The academy is sponsored by the Astoria School District, and all the revenue for the school flows through district funds and is counted as part of its income. With $1.4 million in budget cuts, coupled with declining enrollment, district officials say they can't afford to hand over the chunk of change necessary to keep the charter school going.
"If we would have stayed in this mode for the next couple years, it would have drained us," Superintendent Mike Sowder said.
None of those involved in dreaming the academy to life saw this coming.
"We just recently realized the severity of the situation of district finances," said curriculum director Marilyn Lane. "There is nothing that we did as a charter school that should have caused this to happen."
The academy council was appraised of the situation Thursday. Monday's meeting was the first time they heard a full explanation. It was also the day they made gut-wrenching decision to end a school two years in the making.
Sowder said preliminary plans include maintaining the district's relationship with Tongue Point Job Corps Center, the federal work-training program, and salvaging the academy's curriculum and using it in Astoria High School's alternative program. The buildings at TPJCC, where Columbia Academy is located, will likely be used for the school's alternative program.
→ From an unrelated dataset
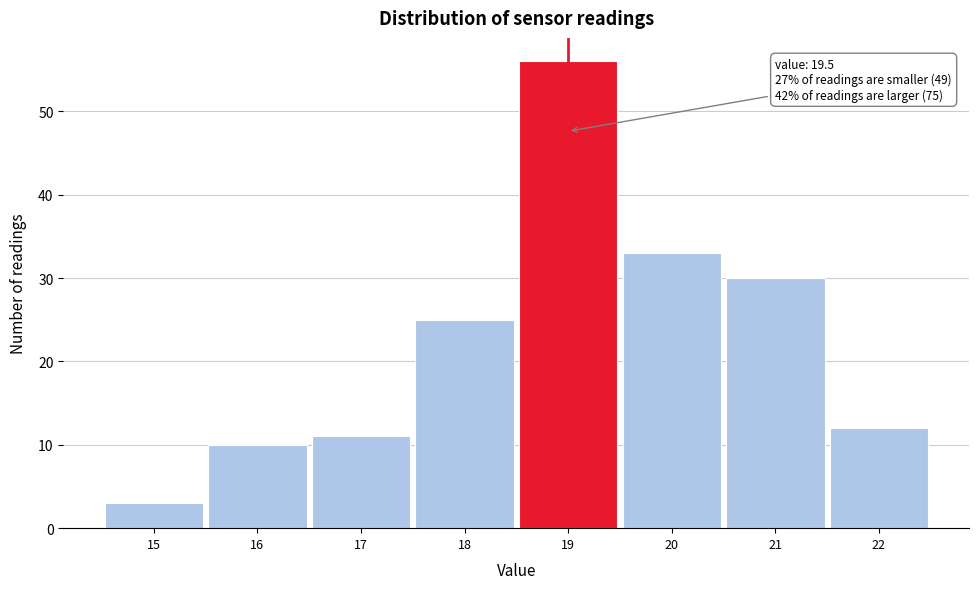

Reading left to right, what are all the values shown in this chart?

3	10	11	25	56	33	30	12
One teacher from the high school will take over.
The current academy teachers, Parsons and Koistinen, two of the most recent hires to the district and at the bottom of the seniority list, will have to look for new positions.
They make the difference, Elyse said.
"Joe and I have had a lot of talks," she said. "I want to be a writer and he is one of the people who has inspired me to keep writing and keep going, keep pushing toward the goal."
Koistinen said the charter's termination is a big loss for the kids.
"The students are doing really well, and it's sad that they don't know exactly how they're going to do that in the future," she said.
Lane said she is hopeful that the work to build the academy wasn't a waste.
"We won't lose that knowledge," she said. "Hopefully we can create something out of the ashes, something through the alternative education model that can continue to serve those kids."